Norveç’teki somon çiftliklerinde balık biti ve çeşitli enfeksiyon hastalıklarının yaygın olduğu bildirildi. Türkiye’nin de aralarında bulunduğu birçok ülkeye ihraç edilen Norveç somonlarında yaşanan bu sağlık sorunları hem üretimde ciddi kayıplara yol açtı hem de tüketicilerde endişe yarattı. Dünya mutfaklarının gözde ürünü olan Norveç somonu, bu kez ciddi bir krizle gündemde.
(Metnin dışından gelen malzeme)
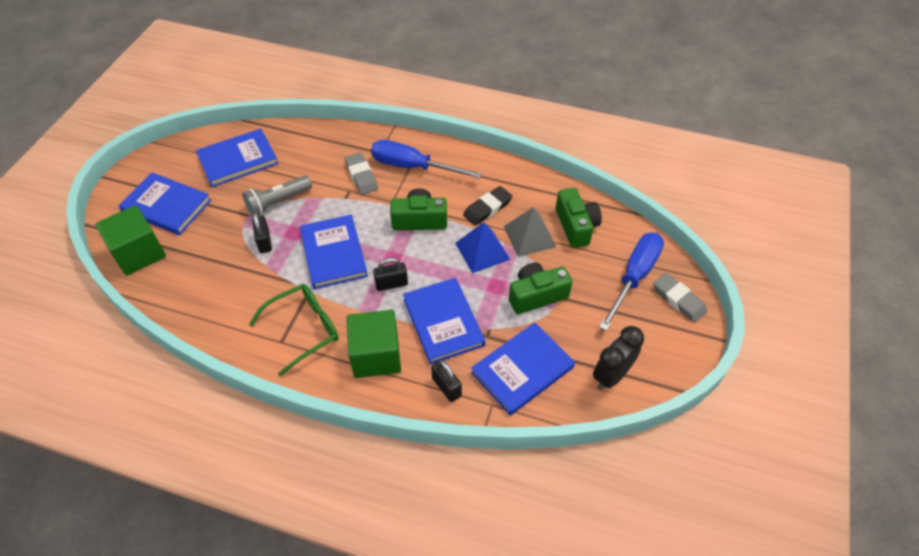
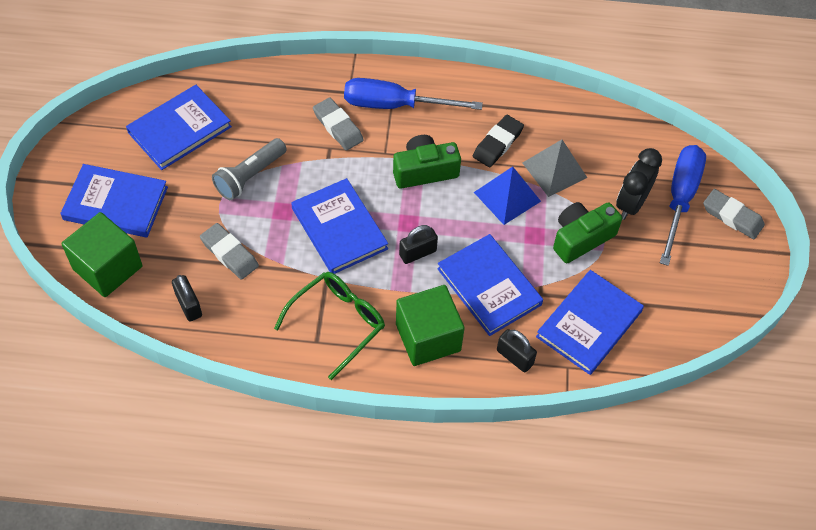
camera: 15 degrees left, 5 degrees up
(238, 258) = (229, 253): none -> grey eraser
(264, 241) = (253, 228): black padlock -> black padlock (189, 305)
(576, 226) = (602, 149): green camera -> none
(611, 375) = (682, 313): black clock -> black clock (631, 204)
Tüketici haklarını savunan Foodwatch adlı kuruluş, Norveç’teki balık çiftliklerinde sağlıksız üretim koşulları ve artan ölüm oranlarıyla ilgili çarpıcı bir rapor yayımladı.

100 MİLYON SOMON
Foodwatch’un raporuna göre, 2023 yılında Norveç’teki balık çiftliklerinde yaklaşık 100 milyon somon, balık biti istilası, bulaşıcı hastalıklar ve yaralanmalar nedeniyle büyüyemeden öldü. “Tembel Balık” başlıklı raporda, somon biti (Lepeophtheirus salmonis) gibi parazitlerin balıkların derisini ve kanını tüketerek enfeksiyonlara yol açtığı vurgulanıyor. Bu durum, hem çiftliklerdeki üretimi hem de somon balığının tüketim güvenliğini ciddi şekilde etkiliyor.

EKOSİSTEMDE BÜYÜK TEHTİD
Raporda ayrıca, çiftliklerden denize kaçan somonların doğal ekosisteme zarar verdiği belirtildi. Bu balıkların, vahşi yaşamda diğer balıkları avlayarak deniz ekosisteminde dengesizliğe neden olduğu ifade edildi. Uzmanlar, somon yetiştiriciliğinin daha sıkı kurallarla denetlenmesi ve karada kurulan çiftliklere geçiş yapılması gerektiğini öneriyor.

AVRUPA’DA TEPKİLER
Raporda yer alan bulgular, özellikle Almanya ve İsviçre gibi Avrupa ülkelerinde büyük tepki topladı. Tüketici örgütleri, Norveç’ten somon ithalatının durdurulması için kampanyalar başlattı. Türkiye’de de sağlıklı bir besin kaynağı olarak yaygın şekilde tüketilen Norveç somonuna yönelik bu iddialar, kamuoyunda kaygılara yol açtı. Norveç somonu endüstrisi, 2023 yılında 10 milyar Euro gelir elde ederek rekor kırsa da, raporda yalnızca iki çiftliğin gerekli sağlık ve çevre standartlarını karşıladığı belirtiliyor.
Bu durum, sektörün sürdürülebilirliği ve tüketici güvenliği açısından ciddi soru işaretleri doğuruyor. Norveç somonundaki bu kriz, hem çevresel etkileri hem de halk sağlığına yönelik riskleriyle küresel çapta dikkat çekmeye devam ediyor.